List of Subjects in 30 CFR Part 219
Government contracts, Indian--lands, Mineral royalties, Oil and gas
exploration, Public lands--mineral resources.
Dated: March 25, 2008.
C. Stephen Allred,
Assistant Secretary--Land and Minerals Management.
For the reasons stated in the preamble, the Minerals Management
Service (MMS) proposes to amend 30 CFR part 219 as follows:
PART 219--DISTRIBUTION AND DISBURSEMENT OF ROYALTIES, RENTALS, AND
BONUSES
1. The authority citation for part 219 is revised to read as
follows:
Authority: Section 104, Pub. L. 97-451, 96 Stat. 2451 (30 U.S.C.
1714), Pub. L. No. 109-432, Div C, Title I, 120 Stat. 3000.
2. Amend part 219 by adding a new Subpart D--Oil and Gas, Offshore,
to read as follows:
Subpart D--Oil and Gas, Offshore
Sec.
219.410 What does this subpart contain?
219.411 What definitions apply to this subpart?
219.412 How will the qualified OCS revenues be divided?
219.413 How will the coastal political subdivisions of Gulf
producing States share in the qualified OCS revenues?
219.414 How will MMS determine each Gulf producing State's share of
the qualified OCS Revenues?
219.415 How will bonuses and royalty credits effect revenues
allocated to Gulf producing States?
219.416 How will the qualified OCS revenues be allocated to coastal
political subdivisions within the Gulf producing States?
219.417 How will MMS disburse qualified OCS revenues to the coastal
political subdivisions if, during any fiscal year, there are no
applicable leased tracts in the 181 Area in the Eastern Gulf of
Mexico Planning Area?
219.418 When will funds be disbursed to Gulf producing States and
eligible coastal political subdivisions?
Sec. 219.410 What does this subpart contain?

### Required action
Repeat the part of the rule text that begins at the words "List of Subjects" and stops after "March 25, 2008.", copying it word for word.

### Information supplied

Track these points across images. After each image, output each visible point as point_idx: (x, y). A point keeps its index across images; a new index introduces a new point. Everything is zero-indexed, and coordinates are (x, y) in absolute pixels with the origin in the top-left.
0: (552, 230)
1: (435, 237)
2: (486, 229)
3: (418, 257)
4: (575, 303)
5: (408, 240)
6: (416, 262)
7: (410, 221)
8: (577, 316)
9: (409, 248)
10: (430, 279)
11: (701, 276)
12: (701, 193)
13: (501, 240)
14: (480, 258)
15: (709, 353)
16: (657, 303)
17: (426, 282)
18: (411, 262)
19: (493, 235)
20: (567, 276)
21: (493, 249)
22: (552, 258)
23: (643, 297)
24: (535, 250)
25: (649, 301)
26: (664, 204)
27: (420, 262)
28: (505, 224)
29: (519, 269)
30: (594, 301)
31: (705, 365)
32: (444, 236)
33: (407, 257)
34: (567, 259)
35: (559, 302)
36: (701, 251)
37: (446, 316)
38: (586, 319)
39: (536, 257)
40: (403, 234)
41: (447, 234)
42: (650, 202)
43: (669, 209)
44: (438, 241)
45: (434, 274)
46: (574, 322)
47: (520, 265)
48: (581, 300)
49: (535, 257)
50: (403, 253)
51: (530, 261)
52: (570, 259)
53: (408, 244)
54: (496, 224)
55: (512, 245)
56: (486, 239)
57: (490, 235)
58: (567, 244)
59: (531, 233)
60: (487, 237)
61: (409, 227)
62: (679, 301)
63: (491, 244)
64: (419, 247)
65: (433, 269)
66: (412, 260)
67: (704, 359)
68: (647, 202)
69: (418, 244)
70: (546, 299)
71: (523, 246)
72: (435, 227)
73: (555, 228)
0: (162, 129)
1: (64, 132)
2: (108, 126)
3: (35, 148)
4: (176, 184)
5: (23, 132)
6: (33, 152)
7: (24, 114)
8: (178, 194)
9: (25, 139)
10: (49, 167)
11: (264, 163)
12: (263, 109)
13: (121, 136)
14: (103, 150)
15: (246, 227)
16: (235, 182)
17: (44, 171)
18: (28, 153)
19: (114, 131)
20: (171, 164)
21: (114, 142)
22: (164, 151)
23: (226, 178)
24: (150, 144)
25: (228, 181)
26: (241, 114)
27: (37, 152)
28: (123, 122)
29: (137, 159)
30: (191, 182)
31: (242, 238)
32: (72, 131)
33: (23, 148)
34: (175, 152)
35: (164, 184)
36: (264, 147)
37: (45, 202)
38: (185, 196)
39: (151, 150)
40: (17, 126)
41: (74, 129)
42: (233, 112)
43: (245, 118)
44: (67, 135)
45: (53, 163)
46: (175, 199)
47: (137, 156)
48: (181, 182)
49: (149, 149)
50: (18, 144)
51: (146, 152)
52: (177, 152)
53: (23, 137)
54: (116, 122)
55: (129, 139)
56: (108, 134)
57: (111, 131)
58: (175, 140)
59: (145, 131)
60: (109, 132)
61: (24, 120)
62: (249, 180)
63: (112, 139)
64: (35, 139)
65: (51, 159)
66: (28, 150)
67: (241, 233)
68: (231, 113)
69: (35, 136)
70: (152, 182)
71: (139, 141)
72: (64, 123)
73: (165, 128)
...
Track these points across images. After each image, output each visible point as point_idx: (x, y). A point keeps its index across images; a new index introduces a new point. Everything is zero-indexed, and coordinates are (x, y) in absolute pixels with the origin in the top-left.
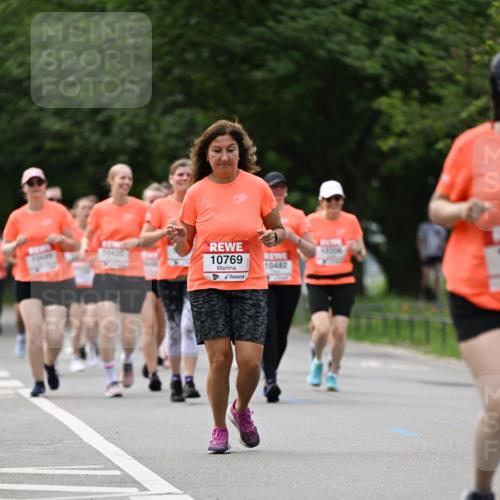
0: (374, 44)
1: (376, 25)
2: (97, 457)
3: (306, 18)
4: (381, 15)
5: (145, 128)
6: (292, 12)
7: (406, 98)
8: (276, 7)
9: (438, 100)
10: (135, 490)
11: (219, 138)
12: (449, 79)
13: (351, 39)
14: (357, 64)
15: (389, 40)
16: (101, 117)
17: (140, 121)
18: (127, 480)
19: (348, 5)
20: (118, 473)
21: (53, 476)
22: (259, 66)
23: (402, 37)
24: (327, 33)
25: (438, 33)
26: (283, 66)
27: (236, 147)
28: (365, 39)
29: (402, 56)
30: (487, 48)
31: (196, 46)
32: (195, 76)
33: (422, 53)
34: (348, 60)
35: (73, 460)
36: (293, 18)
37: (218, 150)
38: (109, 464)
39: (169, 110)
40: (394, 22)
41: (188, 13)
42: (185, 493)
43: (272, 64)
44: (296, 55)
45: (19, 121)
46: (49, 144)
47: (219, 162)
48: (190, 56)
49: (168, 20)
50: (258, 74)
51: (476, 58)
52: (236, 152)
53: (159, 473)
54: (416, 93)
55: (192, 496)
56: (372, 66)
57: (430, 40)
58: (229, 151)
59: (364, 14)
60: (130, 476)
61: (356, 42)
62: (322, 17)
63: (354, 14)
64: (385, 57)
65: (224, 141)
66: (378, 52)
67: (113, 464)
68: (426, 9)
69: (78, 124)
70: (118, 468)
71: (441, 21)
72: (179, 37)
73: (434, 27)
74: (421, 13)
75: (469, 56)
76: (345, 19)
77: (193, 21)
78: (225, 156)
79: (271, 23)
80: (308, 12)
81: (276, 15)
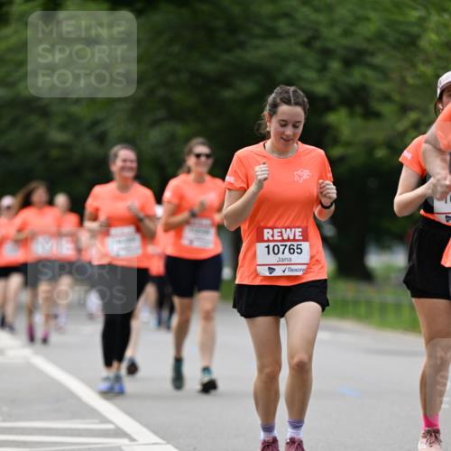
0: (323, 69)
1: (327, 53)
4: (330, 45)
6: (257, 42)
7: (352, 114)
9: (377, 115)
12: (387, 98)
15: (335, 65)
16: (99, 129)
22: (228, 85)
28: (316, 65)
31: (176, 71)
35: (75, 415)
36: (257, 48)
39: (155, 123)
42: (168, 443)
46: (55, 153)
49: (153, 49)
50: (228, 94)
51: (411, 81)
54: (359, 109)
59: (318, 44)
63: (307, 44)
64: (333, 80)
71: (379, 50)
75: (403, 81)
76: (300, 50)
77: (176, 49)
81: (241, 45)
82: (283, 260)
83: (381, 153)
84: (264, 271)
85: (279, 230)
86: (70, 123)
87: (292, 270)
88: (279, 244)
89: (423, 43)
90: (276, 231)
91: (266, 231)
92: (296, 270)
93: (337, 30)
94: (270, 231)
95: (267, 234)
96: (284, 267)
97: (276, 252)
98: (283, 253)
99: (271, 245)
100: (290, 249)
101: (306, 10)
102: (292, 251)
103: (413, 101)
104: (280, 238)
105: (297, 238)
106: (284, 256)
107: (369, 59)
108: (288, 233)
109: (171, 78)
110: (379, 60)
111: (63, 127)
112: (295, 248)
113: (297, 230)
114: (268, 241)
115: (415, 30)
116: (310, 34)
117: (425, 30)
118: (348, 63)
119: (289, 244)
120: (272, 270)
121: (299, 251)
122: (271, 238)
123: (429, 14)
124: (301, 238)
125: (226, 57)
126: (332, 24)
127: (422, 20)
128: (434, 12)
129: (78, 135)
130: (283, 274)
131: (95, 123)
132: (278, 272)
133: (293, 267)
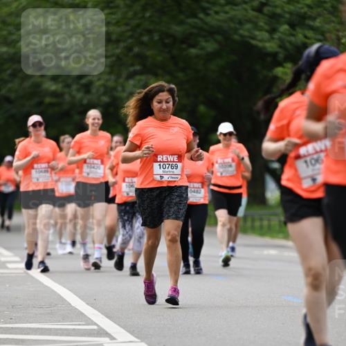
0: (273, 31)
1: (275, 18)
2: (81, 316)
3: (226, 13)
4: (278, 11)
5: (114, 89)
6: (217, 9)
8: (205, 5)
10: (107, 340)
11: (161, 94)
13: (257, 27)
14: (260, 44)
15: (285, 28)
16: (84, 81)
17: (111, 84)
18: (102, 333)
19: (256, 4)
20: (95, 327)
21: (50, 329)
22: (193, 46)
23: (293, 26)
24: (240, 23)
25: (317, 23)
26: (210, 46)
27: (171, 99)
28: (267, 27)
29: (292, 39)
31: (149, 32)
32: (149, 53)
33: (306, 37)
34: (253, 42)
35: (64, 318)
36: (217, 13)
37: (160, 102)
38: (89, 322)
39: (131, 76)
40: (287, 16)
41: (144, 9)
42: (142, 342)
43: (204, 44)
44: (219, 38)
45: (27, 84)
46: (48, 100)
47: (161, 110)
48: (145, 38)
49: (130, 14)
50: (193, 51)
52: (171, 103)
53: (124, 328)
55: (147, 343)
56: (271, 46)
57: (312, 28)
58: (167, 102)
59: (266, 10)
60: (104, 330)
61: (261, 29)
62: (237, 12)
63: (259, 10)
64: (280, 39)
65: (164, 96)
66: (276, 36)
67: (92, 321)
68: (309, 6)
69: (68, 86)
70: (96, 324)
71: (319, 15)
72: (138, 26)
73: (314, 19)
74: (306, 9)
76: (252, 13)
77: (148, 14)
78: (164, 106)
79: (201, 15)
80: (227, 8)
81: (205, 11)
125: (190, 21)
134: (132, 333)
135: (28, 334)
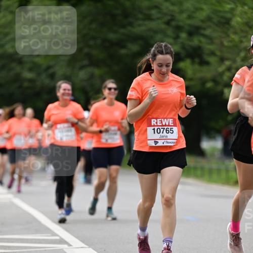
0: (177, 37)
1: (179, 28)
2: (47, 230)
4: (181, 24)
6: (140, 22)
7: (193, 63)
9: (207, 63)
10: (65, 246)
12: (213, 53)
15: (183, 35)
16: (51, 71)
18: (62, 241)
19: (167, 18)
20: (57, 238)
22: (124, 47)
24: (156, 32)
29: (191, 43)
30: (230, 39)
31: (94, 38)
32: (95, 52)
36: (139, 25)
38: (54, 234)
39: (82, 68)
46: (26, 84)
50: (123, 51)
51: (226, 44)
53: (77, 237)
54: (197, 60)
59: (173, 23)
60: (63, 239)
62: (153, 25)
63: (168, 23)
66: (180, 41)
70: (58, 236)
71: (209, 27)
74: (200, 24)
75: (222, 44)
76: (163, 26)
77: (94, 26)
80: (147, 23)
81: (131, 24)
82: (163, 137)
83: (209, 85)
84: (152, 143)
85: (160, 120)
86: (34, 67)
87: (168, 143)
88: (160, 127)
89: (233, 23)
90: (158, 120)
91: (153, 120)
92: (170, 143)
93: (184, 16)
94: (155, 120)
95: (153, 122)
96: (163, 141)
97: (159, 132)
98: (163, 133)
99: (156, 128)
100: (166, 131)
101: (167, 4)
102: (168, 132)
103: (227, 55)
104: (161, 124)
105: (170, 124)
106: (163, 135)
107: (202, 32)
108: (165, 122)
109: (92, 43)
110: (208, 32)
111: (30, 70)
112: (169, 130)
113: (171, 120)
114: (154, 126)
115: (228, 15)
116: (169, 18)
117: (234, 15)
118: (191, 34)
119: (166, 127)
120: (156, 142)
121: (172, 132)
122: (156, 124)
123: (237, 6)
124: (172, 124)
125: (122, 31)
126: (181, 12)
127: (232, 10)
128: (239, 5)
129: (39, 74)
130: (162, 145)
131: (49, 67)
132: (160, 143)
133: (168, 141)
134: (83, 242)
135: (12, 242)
* * *
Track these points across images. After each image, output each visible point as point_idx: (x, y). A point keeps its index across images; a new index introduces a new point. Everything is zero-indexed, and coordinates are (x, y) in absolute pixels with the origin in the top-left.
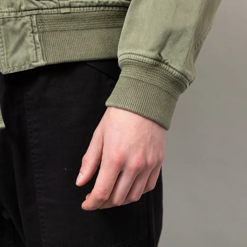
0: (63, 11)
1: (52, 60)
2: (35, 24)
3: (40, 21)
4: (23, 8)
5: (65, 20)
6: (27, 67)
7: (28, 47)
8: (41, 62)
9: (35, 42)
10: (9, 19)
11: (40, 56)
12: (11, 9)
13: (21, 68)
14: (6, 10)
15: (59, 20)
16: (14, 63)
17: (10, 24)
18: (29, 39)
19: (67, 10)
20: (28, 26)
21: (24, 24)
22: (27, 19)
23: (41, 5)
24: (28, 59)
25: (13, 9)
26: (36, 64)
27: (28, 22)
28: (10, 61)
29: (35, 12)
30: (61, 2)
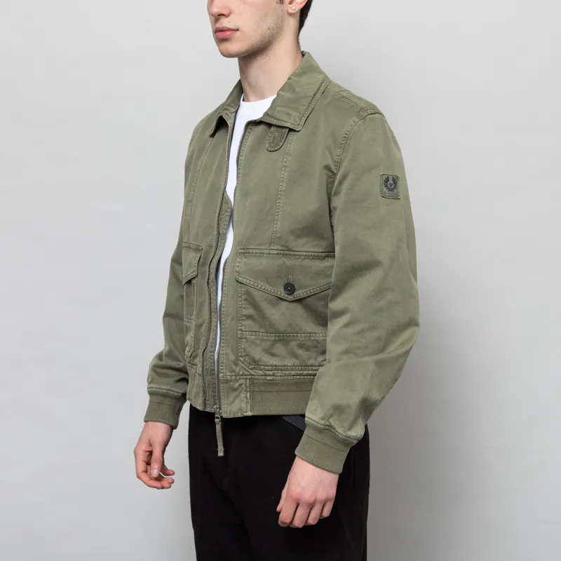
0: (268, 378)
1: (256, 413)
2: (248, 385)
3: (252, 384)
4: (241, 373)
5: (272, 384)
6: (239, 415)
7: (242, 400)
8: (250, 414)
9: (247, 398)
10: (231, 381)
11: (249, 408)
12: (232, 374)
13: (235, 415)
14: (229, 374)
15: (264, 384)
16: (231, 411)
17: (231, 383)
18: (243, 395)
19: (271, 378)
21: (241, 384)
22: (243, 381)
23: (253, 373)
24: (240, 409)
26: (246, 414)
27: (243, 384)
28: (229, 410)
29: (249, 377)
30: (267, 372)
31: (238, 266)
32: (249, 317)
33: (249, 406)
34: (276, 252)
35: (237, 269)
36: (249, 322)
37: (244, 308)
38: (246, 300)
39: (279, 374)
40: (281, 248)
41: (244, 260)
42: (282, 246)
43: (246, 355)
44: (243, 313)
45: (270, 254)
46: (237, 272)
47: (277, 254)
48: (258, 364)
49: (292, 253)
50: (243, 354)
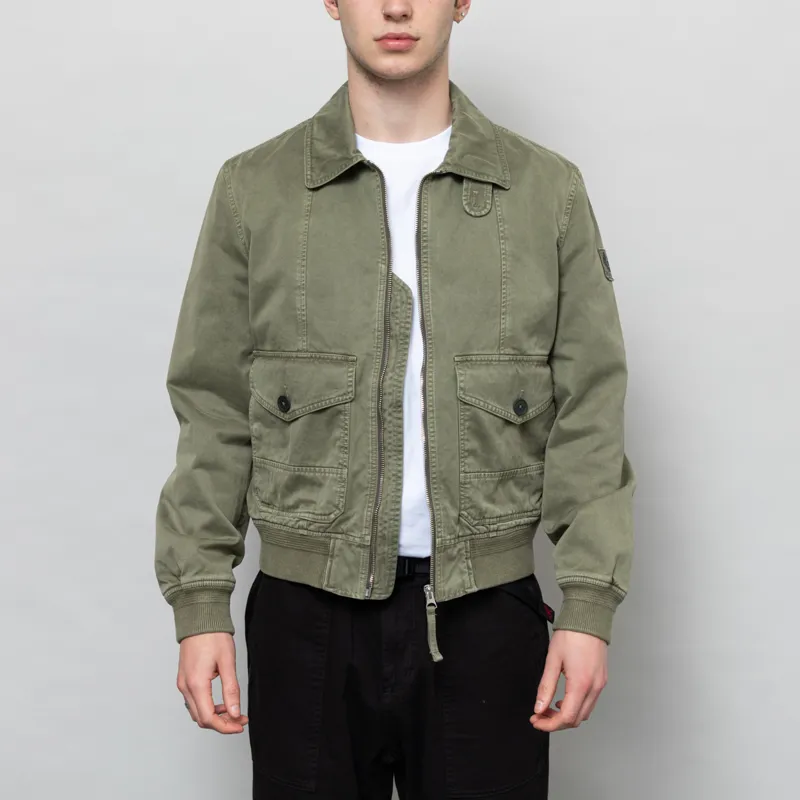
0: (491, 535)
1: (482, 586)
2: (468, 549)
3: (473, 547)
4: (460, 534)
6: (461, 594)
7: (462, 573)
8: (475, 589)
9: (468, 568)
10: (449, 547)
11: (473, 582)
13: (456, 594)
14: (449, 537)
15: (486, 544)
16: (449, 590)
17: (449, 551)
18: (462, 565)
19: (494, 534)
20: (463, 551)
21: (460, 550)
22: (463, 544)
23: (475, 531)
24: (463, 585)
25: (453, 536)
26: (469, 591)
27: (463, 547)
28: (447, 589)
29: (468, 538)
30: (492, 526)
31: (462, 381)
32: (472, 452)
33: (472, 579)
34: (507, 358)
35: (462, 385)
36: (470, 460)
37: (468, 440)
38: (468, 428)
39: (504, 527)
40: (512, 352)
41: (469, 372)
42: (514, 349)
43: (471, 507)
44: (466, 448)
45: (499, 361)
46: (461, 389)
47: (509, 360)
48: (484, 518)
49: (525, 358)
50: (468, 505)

### Task output
List of Subjects in 30 CFR Part 219
Government contracts, Indian--lands, Mineral royalties, Oil and gas
exploration, Public lands--mineral resources.
Dated: March 25, 2008.